▶ PROMPT: Return each record word for word, keeping none of its pictures.

┏━━

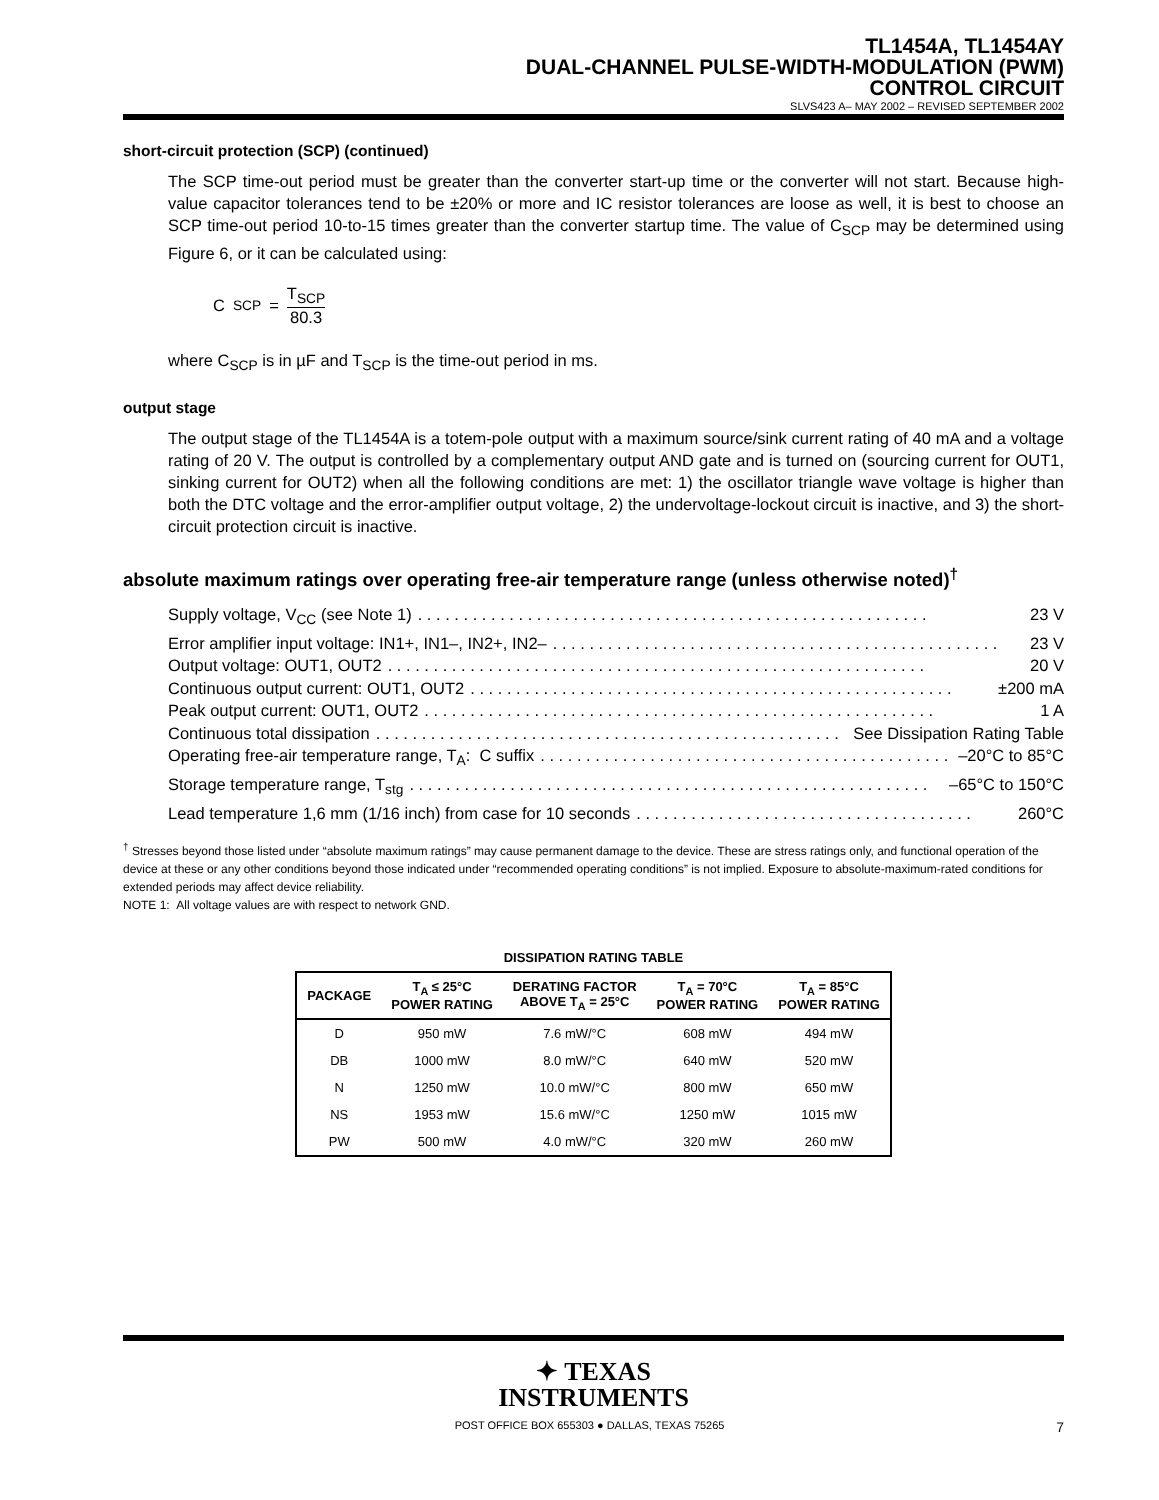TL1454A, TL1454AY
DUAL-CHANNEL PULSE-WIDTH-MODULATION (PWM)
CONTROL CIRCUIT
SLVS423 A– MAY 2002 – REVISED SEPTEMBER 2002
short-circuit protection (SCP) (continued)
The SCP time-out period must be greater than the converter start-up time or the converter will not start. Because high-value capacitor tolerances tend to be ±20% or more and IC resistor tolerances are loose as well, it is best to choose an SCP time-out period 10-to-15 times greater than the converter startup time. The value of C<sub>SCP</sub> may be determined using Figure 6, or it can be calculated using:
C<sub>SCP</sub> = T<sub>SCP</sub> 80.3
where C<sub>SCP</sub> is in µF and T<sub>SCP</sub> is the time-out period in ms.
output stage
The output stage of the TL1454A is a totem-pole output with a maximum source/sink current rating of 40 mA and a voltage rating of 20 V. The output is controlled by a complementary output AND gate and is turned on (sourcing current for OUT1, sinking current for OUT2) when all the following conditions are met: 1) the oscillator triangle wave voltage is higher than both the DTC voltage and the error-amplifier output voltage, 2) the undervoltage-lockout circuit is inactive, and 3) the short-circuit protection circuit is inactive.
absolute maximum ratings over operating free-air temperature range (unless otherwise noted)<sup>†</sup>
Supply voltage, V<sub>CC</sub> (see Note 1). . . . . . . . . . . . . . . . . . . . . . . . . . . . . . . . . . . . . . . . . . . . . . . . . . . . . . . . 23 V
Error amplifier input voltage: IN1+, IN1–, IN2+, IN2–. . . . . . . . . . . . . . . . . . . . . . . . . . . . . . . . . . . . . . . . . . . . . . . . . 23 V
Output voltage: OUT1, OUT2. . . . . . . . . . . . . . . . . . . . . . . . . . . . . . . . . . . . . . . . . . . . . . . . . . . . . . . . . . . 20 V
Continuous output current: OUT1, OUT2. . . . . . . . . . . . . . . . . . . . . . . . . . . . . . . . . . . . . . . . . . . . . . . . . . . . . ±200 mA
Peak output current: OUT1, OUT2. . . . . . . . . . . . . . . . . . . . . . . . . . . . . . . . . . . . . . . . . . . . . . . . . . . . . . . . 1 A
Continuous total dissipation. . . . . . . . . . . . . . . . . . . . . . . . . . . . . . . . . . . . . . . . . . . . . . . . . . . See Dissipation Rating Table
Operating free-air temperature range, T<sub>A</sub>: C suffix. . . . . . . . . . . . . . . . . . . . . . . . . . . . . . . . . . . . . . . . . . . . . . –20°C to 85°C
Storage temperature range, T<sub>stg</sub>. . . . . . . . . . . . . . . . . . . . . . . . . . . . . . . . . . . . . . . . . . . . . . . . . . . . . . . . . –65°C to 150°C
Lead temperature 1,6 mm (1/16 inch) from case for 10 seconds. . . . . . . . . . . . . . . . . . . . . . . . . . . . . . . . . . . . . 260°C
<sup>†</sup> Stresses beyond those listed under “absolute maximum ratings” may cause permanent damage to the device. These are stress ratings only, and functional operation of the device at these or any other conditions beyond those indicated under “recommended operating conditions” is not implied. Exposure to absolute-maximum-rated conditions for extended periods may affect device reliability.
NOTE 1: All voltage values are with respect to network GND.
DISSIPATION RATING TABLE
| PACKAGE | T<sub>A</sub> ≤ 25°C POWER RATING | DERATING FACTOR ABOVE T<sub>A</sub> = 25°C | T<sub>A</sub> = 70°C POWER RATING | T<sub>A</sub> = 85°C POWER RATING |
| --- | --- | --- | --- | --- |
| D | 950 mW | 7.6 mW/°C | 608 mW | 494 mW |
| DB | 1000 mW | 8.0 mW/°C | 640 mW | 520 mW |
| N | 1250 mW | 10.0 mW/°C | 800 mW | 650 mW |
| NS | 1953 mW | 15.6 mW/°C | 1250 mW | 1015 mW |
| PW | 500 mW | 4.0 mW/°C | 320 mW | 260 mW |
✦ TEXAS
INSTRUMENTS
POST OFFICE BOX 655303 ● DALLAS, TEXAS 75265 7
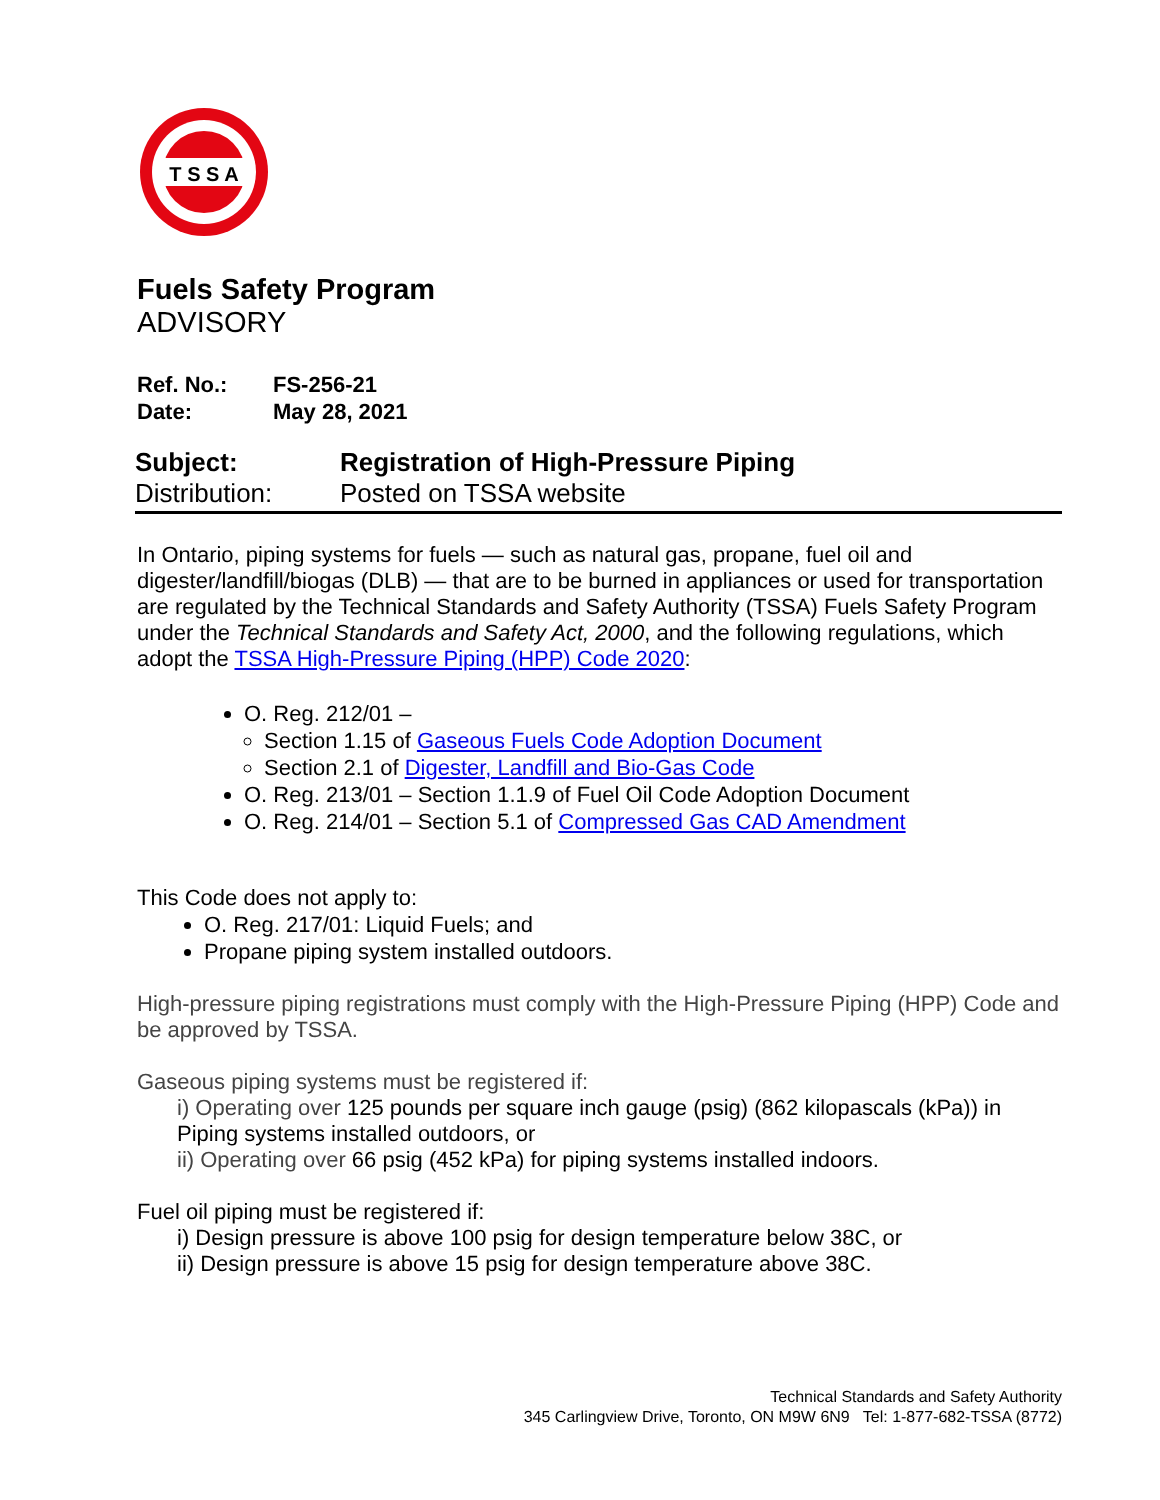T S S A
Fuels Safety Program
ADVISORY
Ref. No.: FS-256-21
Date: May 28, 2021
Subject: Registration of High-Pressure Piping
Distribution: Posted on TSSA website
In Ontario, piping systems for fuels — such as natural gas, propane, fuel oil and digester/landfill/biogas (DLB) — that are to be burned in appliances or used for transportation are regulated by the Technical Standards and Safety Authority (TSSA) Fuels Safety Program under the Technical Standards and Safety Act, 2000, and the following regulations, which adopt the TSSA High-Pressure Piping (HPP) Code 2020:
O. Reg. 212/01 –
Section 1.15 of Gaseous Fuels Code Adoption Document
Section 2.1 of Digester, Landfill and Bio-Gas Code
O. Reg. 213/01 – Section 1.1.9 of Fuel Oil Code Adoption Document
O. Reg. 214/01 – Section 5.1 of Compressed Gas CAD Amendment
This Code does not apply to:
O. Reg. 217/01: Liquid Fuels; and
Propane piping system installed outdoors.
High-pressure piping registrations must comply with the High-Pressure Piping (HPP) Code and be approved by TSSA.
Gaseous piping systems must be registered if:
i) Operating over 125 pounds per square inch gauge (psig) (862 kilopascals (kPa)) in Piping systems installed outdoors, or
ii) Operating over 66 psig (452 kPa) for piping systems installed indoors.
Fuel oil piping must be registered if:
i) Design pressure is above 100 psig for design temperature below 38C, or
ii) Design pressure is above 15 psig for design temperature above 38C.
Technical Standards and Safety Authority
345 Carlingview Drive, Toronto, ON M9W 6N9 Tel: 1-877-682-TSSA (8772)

┗━━

▶ EXERCISE ANSWER:
TL1454A, TL1454AY
DUAL-CHANNEL PULSE-WIDTH-MODULATION (PWM)
CONTROL CIRCUIT
SLVS423 A– MAY 2002 – REVISED SEPTEMBER 2002
short-circuit protection (SCP) (continued)
The SCP time-out period must be greater than the converter start-up time or the converter will not start. Because high-value capacitor tolerances tend to be ±20% or more and IC resistor tolerances are loose as well, it is best to choose an SCP time-out period 10-to-15 times greater than the converter startup time. The value of C<sub>SCP</sub> may be determined using Figure 6, or it can be calculated using:
C<sub>SCP</sub> = T<sub>SCP</sub> 80.3
where C<sub>SCP</sub> is in µF and T<sub>SCP</sub> is the time-out period in ms.
output stage
The output stage of the TL1454A is a totem-pole output with a maximum source/sink current rating of 40 mA and a voltage rating of 20 V. The output is controlled by a complementary output AND gate and is turned on (sourcing current for OUT1, sinking current for OUT2) when all the following conditions are met: 1) the oscillator triangle wave voltage is higher than both the DTC voltage and the error-amplifier output voltage, 2) the undervoltage-lockout circuit is inactive, and 3) the short-circuit protection circuit is inactive.
absolute maximum ratings over operating free-air temperature range (unless otherwise noted)<sup>†</sup>
Supply voltage, V<sub>CC</sub> (see Note 1). . . . . . . . . . . . . . . . . . . . . . . . . . . . . . . . . . . . . . . . . . . . . . . . . . . . . . . . 23 V
Error amplifier input voltage: IN1+, IN1–, IN2+, IN2–. . . . . . . . . . . . . . . . . . . . . . . . . . . . . . . . . . . . . . . . . . . . . . . . . 23 V
Output voltage: OUT1, OUT2. . . . . . . . . . . . . . . . . . . . . . . . . . . . . . . . . . . . . . . . . . . . . . . . . . . . . . . . . . . 20 V
Continuous output current: OUT1, OUT2. . . . . . . . . . . . . . . . . . . . . . . . . . . . . . . . . . . . . . . . . . . . . . . . . . . . . ±200 mA
Peak output current: OUT1, OUT2. . . . . . . . . . . . . . . . . . . . . . . . . . . . . . . . . . . . . . . . . . . . . . . . . . . . . . . . 1 A
Continuous total dissipation. . . . . . . . . . . . . . . . . . . . . . . . . . . . . . . . . . . . . . . . . . . . . . . . . . . See Dissipation Rating Table
Operating free-air temperature range, T<sub>A</sub>: C suffix. . . . . . . . . . . . . . . . . . . . . . . . . . . . . . . . . . . . . . . . . . . . . . –20°C to 85°C
Storage temperature range, T<sub>stg</sub>. . . . . . . . . . . . . . . . . . . . . . . . . . . . . . . . . . . . . . . . . . . . . . . . . . . . . . . . . –65°C to 150°C
Lead temperature 1,6 mm (1/16 inch) from case for 10 seconds. . . . . . . . . . . . . . . . . . . . . . . . . . . . . . . . . . . . . 260°C
<sup>†</sup> Stresses beyond those listed under “absolute maximum ratings” may cause permanent damage to the device. These are stress ratings only, and functional operation of the device at these or any other conditions beyond those indicated under “recommended operating conditions” is not implied. Exposure to absolute-maximum-rated conditions for extended periods may affect device reliability.
NOTE 1: All voltage values are with respect to network GND.
DISSIPATION RATING TABLE
| PACKAGE | T<sub>A</sub> ≤ 25°C POWER RATING | DERATING FACTOR ABOVE T<sub>A</sub> = 25°C | T<sub>A</sub> = 70°C POWER RATING | T<sub>A</sub> = 85°C POWER RATING |
| --- | --- | --- | --- | --- |
| D | 950 mW | 7.6 mW/°C | 608 mW | 494 mW |
| DB | 1000 mW | 8.0 mW/°C | 640 mW | 520 mW |
| N | 1250 mW | 10.0 mW/°C | 800 mW | 650 mW |
| NS | 1953 mW | 15.6 mW/°C | 1250 mW | 1015 mW |
| PW | 500 mW | 4.0 mW/°C | 320 mW | 260 mW |
✦ TEXAS
INSTRUMENTS
POST OFFICE BOX 655303 ● DALLAS, TEXAS 75265 7
T S S A
Fuels Safety Program
ADVISORY
Ref. No.: FS-256-21
Date: May 28, 2021
Subject: Registration of High-Pressure Piping
Distribution: Posted on TSSA website
In Ontario, piping systems for fuels — such as natural gas, propane, fuel oil and digester/landfill/biogas (DLB) — that are to be burned in appliances or used for transportation are regulated by the Technical Standards and Safety Authority (TSSA) Fuels Safety Program under the Technical Standards and Safety Act, 2000, and the following regulations, which adopt the TSSA High-Pressure Piping (HPP) Code 2020:
O. Reg. 212/01 –
Section 1.15 of Gaseous Fuels Code Adoption Document
Section 2.1 of Digester, Landfill and Bio-Gas Code
O. Reg. 213/01 – Section 1.1.9 of Fuel Oil Code Adoption Document
O. Reg. 214/01 – Section 5.1 of Compressed Gas CAD Amendment
This Code does not apply to:
O. Reg. 217/01: Liquid Fuels; and
Propane piping system installed outdoors.
High-pressure piping registrations must comply with the High-Pressure Piping (HPP) Code and be approved by TSSA.
Gaseous piping systems must be registered if:
i) Operating over 125 pounds per square inch gauge (psig) (862 kilopascals (kPa)) in Piping systems installed outdoors, or
ii) Operating over 66 psig (452 kPa) for piping systems installed indoors.
Fuel oil piping must be registered if:
i) Design pressure is above 100 psig for design temperature below 38C, or
ii) Design pressure is above 15 psig for design temperature above 38C.
Technical Standards and Safety Authority
345 Carlingview Drive, Toronto, ON M9W 6N9 Tel: 1-877-682-TSSA (8772)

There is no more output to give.